§ **GOAL OF THE EXERCISE**
The job is to find each line of the records below that includes the word "Tyron" and copy it.

§ **RAW DATA**
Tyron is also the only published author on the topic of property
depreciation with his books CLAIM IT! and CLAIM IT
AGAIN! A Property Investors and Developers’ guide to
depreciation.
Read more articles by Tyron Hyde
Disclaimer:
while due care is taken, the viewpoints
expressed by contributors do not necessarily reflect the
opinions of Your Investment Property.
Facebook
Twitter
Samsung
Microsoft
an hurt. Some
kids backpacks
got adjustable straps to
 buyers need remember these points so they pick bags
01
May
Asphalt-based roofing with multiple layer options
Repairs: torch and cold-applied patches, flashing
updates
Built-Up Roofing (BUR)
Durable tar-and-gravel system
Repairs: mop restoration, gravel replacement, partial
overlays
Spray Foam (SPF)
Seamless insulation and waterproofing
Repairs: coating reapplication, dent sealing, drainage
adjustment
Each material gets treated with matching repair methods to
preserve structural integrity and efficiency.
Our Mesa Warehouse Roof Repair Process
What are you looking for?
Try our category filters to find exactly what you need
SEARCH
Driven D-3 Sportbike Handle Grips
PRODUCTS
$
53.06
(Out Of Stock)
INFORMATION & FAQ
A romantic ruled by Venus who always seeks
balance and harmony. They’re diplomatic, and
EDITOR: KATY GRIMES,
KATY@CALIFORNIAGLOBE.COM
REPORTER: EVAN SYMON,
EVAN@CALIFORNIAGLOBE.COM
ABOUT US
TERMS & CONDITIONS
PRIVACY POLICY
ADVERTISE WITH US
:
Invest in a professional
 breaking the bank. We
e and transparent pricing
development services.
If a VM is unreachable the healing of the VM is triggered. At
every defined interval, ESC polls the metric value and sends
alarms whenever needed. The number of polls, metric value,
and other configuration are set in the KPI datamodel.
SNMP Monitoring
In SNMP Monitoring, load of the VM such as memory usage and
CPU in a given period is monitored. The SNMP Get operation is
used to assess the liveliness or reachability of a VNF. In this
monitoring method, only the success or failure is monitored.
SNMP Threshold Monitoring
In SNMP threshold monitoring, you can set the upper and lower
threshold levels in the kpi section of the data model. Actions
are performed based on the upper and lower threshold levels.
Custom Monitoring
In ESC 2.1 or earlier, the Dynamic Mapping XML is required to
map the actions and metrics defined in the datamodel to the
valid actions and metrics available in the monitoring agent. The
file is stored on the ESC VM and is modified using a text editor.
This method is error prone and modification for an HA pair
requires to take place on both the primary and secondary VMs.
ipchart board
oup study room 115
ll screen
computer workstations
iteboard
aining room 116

§ **TASK ANSWER**
Tyron is also the only published author on the topic of property
Read more articles by Tyron Hyde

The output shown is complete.